Das mag nicht zuletzt an der Besetzung des Arthur Kirsch mit Florian Teichtmeister liegen, der natürlich ein glänzender Schauspieler ist, vor allem in den kleinen mimischen Details, mit denen er den schüchternen jüdischen Nebenrollendarsteller charakterisiert, dem niemand etwas zutraut. Die Suada für die Tiroler Auftritte, die eine Komödie sein dürften, fehlt ihm, der Umriß der Figur bleibt schmäler, als es für den Abend gut ist.

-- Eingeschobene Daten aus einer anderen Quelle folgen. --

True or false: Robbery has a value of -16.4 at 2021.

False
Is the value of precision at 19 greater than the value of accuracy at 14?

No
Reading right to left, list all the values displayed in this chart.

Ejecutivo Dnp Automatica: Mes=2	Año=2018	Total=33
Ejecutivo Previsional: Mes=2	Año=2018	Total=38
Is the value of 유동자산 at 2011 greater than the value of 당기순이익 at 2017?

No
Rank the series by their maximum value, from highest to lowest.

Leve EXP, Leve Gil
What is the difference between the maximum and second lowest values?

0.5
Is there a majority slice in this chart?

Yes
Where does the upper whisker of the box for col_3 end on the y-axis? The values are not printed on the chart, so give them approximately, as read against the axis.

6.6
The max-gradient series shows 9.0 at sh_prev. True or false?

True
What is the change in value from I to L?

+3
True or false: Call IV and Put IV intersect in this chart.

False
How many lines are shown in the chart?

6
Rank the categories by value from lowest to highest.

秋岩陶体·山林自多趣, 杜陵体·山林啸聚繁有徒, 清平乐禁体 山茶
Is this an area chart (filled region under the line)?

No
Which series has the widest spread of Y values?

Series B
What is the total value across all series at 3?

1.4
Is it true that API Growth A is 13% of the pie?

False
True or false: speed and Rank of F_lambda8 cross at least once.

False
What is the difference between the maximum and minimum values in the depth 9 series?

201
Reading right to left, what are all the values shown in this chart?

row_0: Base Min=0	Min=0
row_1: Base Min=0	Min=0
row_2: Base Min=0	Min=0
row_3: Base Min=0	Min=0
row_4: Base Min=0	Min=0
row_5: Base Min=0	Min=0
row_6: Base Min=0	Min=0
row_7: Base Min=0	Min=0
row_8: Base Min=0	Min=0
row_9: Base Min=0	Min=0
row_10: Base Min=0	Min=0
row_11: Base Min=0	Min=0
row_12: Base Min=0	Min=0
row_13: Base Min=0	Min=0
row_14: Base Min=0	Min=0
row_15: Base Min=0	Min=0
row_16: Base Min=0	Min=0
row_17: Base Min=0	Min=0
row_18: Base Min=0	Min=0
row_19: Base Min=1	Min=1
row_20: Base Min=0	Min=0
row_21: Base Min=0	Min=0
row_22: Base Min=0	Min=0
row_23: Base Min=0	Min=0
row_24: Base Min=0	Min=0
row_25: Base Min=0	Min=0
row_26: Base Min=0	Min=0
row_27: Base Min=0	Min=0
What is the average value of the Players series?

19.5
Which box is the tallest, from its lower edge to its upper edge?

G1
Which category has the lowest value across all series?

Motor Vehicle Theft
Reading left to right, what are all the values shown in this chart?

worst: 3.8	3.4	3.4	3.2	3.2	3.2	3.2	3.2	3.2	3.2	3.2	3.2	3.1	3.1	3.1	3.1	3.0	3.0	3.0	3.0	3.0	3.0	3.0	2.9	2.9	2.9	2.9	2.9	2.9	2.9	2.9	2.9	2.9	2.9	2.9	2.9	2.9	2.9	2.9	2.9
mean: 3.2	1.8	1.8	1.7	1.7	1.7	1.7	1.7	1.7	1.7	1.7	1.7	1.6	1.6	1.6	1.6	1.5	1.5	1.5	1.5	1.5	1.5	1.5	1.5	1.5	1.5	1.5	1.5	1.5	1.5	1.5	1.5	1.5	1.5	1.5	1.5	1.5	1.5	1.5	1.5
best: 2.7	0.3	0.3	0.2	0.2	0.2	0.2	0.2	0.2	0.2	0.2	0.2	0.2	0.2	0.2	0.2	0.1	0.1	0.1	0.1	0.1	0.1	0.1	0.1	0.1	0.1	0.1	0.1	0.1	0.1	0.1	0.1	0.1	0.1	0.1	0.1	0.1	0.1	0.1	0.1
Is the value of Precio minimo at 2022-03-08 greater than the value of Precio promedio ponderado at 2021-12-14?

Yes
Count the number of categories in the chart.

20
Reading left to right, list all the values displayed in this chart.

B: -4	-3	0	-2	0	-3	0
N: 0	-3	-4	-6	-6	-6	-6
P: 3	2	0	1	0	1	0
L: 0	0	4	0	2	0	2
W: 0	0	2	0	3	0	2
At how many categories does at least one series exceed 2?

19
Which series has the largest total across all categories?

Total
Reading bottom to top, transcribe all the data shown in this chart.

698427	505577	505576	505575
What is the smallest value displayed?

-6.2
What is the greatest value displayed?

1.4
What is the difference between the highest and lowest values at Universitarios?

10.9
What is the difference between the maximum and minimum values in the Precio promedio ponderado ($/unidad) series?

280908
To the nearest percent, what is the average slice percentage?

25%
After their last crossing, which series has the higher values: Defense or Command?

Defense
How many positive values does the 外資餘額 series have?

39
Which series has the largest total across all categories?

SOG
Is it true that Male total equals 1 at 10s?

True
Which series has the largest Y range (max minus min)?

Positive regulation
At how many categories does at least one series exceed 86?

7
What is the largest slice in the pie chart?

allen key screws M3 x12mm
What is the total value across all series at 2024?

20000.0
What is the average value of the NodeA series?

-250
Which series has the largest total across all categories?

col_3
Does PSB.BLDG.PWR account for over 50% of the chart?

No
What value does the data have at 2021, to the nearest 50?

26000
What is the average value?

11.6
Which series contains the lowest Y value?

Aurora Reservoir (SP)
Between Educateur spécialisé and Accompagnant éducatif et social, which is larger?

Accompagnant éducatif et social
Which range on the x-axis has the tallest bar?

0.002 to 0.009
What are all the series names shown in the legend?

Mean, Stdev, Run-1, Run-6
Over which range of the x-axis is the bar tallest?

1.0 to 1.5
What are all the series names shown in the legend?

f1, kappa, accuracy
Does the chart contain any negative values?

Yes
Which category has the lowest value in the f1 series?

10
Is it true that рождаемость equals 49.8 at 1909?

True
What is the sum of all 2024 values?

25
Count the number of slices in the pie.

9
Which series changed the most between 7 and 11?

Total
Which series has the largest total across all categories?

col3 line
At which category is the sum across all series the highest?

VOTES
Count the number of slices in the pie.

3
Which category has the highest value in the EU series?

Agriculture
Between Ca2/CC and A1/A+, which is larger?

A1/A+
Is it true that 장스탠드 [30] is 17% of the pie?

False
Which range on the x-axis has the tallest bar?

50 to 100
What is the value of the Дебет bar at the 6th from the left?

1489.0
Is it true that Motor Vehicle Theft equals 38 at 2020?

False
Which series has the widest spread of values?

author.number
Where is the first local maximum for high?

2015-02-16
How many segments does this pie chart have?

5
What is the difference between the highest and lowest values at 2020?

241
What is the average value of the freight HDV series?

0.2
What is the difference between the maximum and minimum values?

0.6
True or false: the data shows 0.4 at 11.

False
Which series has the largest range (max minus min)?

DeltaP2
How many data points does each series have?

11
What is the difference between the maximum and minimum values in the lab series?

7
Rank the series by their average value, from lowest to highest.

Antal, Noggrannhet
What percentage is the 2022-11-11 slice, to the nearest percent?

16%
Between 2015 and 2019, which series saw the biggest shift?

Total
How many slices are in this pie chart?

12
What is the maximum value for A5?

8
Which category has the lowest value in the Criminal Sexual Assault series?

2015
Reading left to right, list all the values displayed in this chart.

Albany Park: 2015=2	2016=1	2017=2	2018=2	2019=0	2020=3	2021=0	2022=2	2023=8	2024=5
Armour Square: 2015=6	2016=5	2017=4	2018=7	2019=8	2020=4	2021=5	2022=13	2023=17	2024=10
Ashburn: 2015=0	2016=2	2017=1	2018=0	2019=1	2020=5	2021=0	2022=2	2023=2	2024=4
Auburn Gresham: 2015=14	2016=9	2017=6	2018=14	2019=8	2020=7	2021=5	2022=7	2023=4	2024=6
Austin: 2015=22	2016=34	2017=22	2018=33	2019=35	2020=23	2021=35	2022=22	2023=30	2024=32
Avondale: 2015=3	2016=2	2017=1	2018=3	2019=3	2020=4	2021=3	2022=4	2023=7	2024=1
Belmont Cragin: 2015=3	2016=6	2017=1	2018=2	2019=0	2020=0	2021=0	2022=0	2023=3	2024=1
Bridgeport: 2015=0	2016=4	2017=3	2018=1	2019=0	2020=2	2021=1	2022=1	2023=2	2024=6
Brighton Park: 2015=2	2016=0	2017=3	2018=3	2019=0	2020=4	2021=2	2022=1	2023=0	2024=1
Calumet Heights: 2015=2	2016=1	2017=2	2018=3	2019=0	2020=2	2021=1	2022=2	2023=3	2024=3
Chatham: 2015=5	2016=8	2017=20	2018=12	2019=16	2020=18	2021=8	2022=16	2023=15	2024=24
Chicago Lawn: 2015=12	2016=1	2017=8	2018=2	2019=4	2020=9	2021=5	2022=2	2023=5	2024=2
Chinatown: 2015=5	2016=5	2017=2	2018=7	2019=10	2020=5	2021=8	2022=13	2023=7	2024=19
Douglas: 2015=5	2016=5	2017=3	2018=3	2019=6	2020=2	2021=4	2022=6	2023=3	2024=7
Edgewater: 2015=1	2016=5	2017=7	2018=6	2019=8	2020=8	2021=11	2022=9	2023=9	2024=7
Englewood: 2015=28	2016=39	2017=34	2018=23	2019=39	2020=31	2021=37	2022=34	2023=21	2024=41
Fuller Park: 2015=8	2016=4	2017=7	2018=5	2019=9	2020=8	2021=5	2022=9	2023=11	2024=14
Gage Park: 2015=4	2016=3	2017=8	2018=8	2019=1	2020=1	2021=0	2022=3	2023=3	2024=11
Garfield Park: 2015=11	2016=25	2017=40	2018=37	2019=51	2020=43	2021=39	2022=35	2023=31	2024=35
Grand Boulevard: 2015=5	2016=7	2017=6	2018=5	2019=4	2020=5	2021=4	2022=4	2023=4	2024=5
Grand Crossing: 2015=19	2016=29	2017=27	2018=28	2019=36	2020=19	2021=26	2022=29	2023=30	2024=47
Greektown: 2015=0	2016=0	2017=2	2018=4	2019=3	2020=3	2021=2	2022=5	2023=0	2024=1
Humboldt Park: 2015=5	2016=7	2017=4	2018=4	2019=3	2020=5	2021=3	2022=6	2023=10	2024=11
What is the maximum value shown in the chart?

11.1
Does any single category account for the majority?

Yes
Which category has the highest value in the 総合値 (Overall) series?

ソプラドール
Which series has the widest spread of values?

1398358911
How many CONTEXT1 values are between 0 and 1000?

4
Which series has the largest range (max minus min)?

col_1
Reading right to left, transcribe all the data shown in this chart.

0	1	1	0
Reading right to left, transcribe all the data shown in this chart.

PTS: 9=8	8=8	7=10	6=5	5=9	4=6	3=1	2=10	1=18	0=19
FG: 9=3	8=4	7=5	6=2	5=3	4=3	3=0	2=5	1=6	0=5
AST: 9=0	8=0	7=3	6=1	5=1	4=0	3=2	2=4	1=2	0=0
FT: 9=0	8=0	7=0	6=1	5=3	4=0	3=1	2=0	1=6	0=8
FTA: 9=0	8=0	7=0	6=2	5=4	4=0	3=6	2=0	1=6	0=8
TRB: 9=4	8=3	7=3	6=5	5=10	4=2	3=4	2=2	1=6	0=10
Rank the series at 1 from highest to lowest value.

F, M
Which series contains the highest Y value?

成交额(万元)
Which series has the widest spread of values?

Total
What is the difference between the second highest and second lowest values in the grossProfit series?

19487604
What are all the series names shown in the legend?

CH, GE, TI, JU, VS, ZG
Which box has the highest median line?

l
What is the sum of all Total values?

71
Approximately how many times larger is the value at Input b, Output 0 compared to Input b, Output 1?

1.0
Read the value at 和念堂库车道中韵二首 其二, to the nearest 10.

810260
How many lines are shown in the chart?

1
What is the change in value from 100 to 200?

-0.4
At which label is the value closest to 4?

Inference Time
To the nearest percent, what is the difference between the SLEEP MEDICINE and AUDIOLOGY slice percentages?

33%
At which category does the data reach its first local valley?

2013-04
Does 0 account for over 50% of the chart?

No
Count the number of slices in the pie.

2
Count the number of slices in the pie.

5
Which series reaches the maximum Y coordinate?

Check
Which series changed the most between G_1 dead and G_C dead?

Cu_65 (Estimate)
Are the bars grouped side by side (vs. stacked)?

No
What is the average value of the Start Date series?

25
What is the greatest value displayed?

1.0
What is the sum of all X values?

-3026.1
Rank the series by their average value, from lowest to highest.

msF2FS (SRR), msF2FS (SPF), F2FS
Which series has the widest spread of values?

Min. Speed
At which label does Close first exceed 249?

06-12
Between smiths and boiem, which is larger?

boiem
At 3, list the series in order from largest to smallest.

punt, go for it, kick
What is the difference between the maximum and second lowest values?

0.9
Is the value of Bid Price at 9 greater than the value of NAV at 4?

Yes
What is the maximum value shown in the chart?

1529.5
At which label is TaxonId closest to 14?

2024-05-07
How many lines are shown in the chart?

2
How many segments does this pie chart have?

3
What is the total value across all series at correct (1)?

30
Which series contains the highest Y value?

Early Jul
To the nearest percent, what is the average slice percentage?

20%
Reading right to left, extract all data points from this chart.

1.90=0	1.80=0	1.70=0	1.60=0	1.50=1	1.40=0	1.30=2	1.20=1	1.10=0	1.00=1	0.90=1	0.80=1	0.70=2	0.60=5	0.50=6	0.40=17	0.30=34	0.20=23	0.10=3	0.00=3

Auch der Theaterdirektor, der keinen Satz zu Ende spricht und eine wichtige Funktion in der Darstellung zwischen Anpassung und Charakter hat, empfängt von Peter Scholz mehr Hektik als Komik und Profil (vielleicht hätte er mit André Pohl Rollen tauschen sollen, der in der starken Nebenrolle eines jüdisch aussehenden arischen Schauspielers am Ende zu schriller Tragik auffährt). Zweifellos zu sehr das Klischee hat die Regisseurin mit der Rolle des „bösen Nazi“ bedient: Alexander Absenger als Strassky hat da nur die abgegriffensten Gesten zu bieten, und das wird dann schlicht und einfach peinlich in seiner Demagogie.

Andere Rollen haben es leichter, wenn Mitterer seine Menschlichkeit verströmt und in einem jungen Nazi Ideologie und schlichte Anständigkeit ehrenwert kämpfen lässt (Tobias Reinthaller macht das sehr schön). Und dass ein wortkarger Bühnenmeister zu einer Prachtrolle werden kann, das beweist Alexander Strobele. Ganz richtig legt auch Claudius von Stolzmann den Goebbels an, nicht als Kopie, Parodie oder Karikatur, sondern als den eitlen Mächtigen, den man in seiner Gefährlichkeit nicht unterschätzen würde.

Von den beiden wirkungsvollen Frauenrollen bekommt Alma Hasun weniger zu tun, sie ist die sympathische, charakterfeste Halbjüdin, die am liebsten in der deutschen Gesellschaft untertauchen würde (und sie macht das so brav, dass man die Fragwürdigkeit dieser Haltung nicht weiter hinterfragt). Die große Rolle hat jedoch Arthur Krischs ungetreue Gattin, im Gegensatz zu ihm ein Star, eine Frau, der die Karriere wichtiger ist als alles andere, die den unbequem gewordenen jüdischen Gatten (samt Kindern) mit Tönen falschen Bedauerns fallen lässt und von jungem Liebhaber zu jungem Liebhaber vor dem Altern davonläuft…

Pauline Knof, mit langem Blondhaar als Söderbaum gestylt, spielt Licht und Schatten eines Charakters virtuos auf und ab, bis zu ihrer extrem ausdifferenzierten Schlußszene mit Arthur: blankes Theater, aber wenn man es so macht, dann ist es brillant.

Keine Frage, Mitterer kann, was er soll, aber von der Bühnenumsetzung wäre da mehr drinnen gewesen. Immerhin kann die Josefstadt wieder einmal stolz darauf hinweisen, zur richtigen Zeit auch das richtige Stück parat gehabt zu haben.